Exercise description:
Every line below between the one holding "Fix It or Leave It" and the one holding "improvements. But, how do you", inclusive, should be copied exactly, and no other line.

Supplied records:
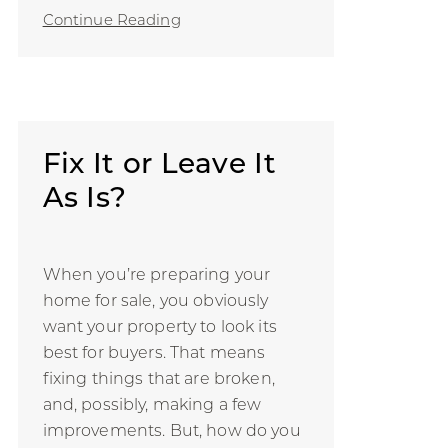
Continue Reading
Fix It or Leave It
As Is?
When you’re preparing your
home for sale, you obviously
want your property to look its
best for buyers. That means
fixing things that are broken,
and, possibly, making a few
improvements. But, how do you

...

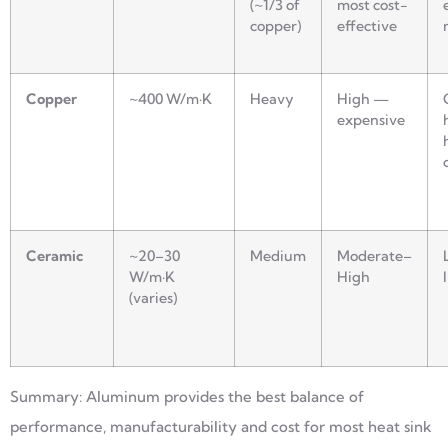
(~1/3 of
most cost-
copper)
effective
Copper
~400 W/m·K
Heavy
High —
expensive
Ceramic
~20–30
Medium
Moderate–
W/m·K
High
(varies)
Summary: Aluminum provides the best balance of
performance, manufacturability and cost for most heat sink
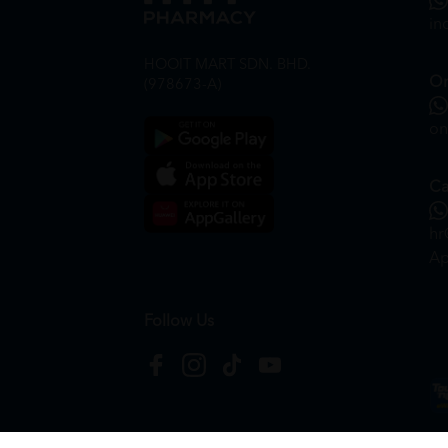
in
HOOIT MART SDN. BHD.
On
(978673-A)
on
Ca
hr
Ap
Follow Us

Answer for this exercise:
Fix It or Leave It
As Is?
When you’re preparing your
home for sale, you obviously
want your property to look its
best for buyers. That means
fixing things that are broken,
and, possibly, making a few
improvements. But, how do you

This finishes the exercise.